==== INPUT ====

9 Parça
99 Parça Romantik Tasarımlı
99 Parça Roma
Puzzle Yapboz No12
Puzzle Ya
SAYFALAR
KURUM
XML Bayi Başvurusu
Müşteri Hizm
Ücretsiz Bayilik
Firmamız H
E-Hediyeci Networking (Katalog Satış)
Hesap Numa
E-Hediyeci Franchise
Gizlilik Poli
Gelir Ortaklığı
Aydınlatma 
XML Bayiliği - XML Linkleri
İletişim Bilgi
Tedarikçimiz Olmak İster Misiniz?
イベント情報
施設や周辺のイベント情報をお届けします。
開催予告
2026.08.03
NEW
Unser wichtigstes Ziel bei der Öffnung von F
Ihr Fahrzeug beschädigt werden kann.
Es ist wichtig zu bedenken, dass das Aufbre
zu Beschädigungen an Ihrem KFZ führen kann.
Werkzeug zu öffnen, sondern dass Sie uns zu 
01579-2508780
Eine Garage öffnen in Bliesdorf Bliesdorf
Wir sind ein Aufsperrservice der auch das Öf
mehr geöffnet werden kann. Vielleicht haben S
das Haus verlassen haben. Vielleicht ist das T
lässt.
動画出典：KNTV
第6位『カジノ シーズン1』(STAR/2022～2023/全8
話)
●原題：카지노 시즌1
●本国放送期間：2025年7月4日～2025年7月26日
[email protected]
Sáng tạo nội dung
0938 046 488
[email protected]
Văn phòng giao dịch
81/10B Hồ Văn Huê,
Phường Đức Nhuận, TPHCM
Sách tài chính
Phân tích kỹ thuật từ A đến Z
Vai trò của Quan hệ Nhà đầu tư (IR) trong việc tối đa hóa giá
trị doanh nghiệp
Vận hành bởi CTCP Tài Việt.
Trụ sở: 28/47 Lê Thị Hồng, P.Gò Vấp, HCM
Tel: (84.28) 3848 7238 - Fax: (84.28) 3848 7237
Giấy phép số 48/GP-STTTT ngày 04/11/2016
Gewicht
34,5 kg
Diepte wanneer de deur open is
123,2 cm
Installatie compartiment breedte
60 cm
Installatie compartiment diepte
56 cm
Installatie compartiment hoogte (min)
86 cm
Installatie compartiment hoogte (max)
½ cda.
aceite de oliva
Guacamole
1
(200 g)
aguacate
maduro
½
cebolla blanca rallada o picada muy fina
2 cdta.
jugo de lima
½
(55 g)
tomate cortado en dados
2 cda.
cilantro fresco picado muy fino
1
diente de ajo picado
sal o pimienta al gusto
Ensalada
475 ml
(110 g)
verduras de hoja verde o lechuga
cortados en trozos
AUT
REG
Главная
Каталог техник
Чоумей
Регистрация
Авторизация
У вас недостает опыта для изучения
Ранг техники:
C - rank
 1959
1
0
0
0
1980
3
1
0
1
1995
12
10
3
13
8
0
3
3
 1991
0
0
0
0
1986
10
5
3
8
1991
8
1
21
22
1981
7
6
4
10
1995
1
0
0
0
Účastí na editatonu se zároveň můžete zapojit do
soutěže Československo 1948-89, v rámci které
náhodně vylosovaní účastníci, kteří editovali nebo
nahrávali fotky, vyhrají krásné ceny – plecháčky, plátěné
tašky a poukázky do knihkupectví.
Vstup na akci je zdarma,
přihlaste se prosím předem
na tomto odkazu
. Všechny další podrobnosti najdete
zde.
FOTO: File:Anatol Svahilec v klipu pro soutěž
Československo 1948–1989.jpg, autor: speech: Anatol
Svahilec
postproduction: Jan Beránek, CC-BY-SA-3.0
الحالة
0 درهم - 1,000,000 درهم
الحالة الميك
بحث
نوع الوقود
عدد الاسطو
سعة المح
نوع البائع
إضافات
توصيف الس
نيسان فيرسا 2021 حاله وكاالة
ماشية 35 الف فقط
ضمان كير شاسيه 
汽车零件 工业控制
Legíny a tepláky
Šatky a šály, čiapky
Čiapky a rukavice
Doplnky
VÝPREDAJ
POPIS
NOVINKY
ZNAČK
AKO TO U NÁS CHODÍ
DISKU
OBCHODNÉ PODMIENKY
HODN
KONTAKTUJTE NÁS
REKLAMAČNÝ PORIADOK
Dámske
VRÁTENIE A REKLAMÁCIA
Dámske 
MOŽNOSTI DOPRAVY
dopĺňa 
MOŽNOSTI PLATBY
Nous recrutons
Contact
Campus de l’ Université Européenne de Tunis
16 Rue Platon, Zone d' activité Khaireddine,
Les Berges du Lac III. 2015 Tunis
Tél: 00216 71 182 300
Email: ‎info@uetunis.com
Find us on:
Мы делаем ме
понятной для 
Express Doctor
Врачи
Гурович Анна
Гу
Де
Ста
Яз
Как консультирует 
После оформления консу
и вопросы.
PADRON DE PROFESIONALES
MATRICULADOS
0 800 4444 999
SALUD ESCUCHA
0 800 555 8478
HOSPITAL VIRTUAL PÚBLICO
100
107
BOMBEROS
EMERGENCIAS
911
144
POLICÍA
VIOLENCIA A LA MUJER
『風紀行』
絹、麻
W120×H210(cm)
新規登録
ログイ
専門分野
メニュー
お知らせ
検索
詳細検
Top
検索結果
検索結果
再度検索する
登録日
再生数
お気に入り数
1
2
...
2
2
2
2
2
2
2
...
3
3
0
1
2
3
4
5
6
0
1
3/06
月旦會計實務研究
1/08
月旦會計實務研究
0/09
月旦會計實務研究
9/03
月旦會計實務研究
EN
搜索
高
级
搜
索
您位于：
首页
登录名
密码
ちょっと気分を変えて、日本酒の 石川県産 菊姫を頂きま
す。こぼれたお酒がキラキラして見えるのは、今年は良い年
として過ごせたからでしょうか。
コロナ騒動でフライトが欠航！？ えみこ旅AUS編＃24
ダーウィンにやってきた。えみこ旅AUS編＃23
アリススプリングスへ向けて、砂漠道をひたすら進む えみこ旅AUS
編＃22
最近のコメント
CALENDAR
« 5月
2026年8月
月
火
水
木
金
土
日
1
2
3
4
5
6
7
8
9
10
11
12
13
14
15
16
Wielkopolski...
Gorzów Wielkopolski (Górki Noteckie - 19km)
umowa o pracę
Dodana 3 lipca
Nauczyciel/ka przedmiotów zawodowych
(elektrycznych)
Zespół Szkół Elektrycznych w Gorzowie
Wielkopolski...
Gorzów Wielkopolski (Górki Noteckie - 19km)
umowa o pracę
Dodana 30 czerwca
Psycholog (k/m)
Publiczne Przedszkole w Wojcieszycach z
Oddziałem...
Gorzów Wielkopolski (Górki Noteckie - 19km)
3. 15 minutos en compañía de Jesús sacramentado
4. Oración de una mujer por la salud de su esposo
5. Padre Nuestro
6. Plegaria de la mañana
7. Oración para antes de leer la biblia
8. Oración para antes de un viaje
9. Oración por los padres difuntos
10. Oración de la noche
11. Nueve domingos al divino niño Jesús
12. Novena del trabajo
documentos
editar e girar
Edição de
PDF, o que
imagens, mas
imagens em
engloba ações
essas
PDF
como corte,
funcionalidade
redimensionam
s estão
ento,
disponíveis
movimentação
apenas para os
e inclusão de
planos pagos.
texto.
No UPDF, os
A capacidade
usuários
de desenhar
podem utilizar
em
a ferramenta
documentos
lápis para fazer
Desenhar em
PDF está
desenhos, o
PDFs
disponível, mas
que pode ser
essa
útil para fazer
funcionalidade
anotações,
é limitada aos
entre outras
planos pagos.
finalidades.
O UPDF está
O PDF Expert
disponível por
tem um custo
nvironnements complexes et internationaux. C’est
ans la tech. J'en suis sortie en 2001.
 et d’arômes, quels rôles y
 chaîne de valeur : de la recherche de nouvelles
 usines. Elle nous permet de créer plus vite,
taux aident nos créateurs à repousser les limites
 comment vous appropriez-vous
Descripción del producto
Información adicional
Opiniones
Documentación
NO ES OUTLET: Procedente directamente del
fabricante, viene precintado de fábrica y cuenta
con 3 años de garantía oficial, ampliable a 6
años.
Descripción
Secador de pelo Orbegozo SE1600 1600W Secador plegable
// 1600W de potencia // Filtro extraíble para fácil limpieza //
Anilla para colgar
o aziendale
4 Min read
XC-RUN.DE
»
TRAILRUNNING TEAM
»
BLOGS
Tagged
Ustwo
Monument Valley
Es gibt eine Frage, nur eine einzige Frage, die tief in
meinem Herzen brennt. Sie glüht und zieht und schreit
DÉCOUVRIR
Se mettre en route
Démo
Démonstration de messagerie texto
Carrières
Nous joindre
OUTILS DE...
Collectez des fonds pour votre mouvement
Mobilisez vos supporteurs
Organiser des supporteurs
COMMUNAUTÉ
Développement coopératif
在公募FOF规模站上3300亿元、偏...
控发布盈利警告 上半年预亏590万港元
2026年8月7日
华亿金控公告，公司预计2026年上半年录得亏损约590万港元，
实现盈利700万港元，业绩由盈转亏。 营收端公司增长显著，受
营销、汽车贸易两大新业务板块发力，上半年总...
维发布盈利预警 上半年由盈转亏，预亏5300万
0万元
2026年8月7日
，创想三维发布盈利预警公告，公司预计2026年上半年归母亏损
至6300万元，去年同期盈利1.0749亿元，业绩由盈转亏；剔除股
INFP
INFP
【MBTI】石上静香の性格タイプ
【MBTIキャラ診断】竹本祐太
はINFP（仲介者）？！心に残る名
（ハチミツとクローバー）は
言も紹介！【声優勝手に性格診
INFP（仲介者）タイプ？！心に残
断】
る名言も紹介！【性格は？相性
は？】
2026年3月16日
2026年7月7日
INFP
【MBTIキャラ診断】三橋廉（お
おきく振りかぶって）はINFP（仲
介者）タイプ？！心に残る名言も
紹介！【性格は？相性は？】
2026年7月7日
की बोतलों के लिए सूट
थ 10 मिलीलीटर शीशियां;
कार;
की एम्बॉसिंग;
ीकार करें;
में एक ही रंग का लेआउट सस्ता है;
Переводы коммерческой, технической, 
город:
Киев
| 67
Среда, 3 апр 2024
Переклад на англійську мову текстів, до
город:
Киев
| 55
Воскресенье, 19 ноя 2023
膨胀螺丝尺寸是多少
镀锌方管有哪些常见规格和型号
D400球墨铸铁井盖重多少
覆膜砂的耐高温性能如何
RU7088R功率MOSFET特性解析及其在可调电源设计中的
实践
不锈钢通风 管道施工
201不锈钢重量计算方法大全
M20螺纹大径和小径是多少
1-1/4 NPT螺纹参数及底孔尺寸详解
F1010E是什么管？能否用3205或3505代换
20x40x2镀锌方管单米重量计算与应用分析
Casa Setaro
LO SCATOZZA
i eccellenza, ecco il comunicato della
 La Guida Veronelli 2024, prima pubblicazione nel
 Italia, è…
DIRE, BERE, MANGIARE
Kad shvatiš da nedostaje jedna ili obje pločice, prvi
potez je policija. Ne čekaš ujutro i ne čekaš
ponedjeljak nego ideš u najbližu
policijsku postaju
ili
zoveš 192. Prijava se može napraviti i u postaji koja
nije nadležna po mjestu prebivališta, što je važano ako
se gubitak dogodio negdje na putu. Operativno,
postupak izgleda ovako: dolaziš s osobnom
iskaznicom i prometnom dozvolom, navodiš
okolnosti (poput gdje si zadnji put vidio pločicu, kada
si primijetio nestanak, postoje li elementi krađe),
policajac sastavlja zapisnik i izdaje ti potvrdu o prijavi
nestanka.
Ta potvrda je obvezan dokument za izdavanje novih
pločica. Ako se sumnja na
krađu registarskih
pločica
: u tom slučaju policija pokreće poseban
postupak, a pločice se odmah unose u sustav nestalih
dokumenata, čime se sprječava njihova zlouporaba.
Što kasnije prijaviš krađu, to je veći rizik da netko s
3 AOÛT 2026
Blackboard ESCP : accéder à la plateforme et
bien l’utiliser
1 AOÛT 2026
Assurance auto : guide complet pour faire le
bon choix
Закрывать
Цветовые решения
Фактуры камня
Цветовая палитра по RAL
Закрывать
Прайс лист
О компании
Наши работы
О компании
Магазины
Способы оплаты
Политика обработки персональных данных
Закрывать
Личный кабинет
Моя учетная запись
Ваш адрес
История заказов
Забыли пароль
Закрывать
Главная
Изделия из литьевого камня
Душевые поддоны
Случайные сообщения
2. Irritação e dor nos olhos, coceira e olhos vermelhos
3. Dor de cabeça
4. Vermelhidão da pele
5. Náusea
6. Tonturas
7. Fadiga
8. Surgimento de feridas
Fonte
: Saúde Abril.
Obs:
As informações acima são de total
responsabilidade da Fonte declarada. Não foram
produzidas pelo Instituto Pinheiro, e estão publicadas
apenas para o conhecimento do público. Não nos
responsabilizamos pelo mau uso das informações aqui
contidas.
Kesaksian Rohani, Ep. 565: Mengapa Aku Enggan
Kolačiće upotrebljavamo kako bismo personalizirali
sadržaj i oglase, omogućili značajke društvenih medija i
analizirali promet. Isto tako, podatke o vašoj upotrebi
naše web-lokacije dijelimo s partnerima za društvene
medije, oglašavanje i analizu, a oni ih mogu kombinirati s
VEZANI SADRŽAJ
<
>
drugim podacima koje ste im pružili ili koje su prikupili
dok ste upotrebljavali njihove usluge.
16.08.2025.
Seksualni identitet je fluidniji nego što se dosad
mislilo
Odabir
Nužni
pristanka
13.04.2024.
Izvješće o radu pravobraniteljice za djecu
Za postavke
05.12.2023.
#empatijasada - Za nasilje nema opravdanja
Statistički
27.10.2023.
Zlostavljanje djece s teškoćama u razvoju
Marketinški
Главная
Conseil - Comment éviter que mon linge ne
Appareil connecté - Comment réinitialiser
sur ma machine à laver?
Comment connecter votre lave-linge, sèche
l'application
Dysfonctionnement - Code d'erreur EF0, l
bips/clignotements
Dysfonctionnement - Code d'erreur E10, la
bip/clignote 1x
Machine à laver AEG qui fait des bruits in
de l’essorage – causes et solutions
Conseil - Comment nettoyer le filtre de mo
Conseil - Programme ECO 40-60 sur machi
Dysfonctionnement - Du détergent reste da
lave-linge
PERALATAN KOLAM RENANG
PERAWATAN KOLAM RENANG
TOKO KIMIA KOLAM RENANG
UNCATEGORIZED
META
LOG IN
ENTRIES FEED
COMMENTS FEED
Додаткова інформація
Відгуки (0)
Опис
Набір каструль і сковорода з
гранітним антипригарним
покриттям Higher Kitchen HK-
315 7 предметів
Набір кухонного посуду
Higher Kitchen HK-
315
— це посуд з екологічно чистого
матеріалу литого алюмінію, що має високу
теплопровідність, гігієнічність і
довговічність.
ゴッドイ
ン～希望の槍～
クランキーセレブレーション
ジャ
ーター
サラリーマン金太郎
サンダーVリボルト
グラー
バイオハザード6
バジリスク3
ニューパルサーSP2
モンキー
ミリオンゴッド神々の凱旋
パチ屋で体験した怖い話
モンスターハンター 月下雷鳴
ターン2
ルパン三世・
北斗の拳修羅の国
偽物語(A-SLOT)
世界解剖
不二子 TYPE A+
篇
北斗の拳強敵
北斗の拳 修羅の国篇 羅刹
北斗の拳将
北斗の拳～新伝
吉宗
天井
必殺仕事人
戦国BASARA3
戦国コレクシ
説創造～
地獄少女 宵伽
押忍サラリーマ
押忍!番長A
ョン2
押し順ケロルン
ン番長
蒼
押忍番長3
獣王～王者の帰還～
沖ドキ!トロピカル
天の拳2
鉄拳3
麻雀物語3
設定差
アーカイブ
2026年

====

- **PROBLEM TO SOLVE**: Take the data from its first line through the line that has "Gizlilik Poli", and write out only those lines again, substituting "Adet" for "Parça" and leaving everything else unchanged.

- **ANSWER FOR THIS EXERCISE**:
9 Adet
99 Adet Romantik Tasarımlı
99 Adet Roma
Puzzle Yapboz No12
Puzzle Ya
SAYFALAR
KURUM
XML Bayi Başvurusu
Müşteri Hizm
Ücretsiz Bayilik
Firmamız H
E-Hediyeci Networking (Katalog Satış)
Hesap Numa
E-Hediyeci Franchise
Gizlilik Poli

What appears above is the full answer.